Pat Kelly, the owner of the Whistler Real Estate Company, said in an interview with Pique that his broker called him on Tuesday morning to confirm he owned shares in Whistler Blackcomb Holdings. A longtime Whistler resident, he expressed interest in the company as soon as he heard it was going public.

He wouldn't confirm how much he bought, but he said it was more than 100 shares.

"I'm a proud shareholder," he said, adding that people who still want to buy into the company can do so in the secondary market.

"Phone your broker, say you'd like to buy shares in Whistler Blackcomb Holdings when it goes on to the public market," Kelly said. "You phone your broker, say I'd like to buy 100 shares in Whistler Blackcomb, can I get any? You can always buy shares if it's a publicly traded company."

The apparent sale comes after the share price dropped from a proposed $14 to $15 a share, according to a memo from BMO Nesbitt Burns.

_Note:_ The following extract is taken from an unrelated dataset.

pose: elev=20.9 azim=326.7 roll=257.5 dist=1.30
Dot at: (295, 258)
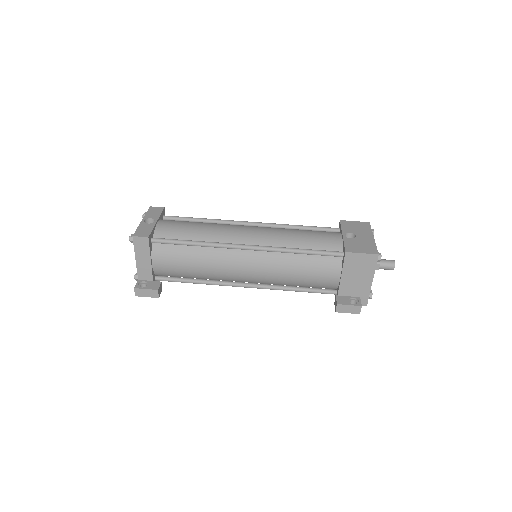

It was later reported that the stock would be offered at $12.50 to $13 per share with a 7.5 to 7.8 per cent yield.

The drop in share price came as no surprise for Jim McKaillip, a partner and analyst with the firm Initial Public Offerings, of Beverly Hills, California.

"Usually when an investment banker's taken a company public, they have a range and it's just an idea and it's subject to change based on market conditions," he said in an interview. "Like if they say they're thinking of doing the IPO between $10 and $12, and the market pulled back by 20 per cent, the price could drop by 20 per cent."

Tuesday's Bloomberg report that Fortress was successful in raising the $300 million it had sought came as a surprise to some.

Nathaniel Payne, a former analyst with CIBC World Markets and now a coordinator of finance and budgeting in the office of the vice-president, academic at Simon Fraser University, said in an interview last week that underwriters initially found about $100 million of institutional interest when they tried to sell the company to pension funds and other investors.

"There's not been a high private demand," he said. "The numbers ultimately don't lie at the end of the day. If you look at the revenue they've generated, with $220 million in 2009, they generate around $223 million the year before, $219 million the year before that.

"I would say in terms of that, you're dealing with basically an asset that, it's not really grown, you're not seeing massive sales increases."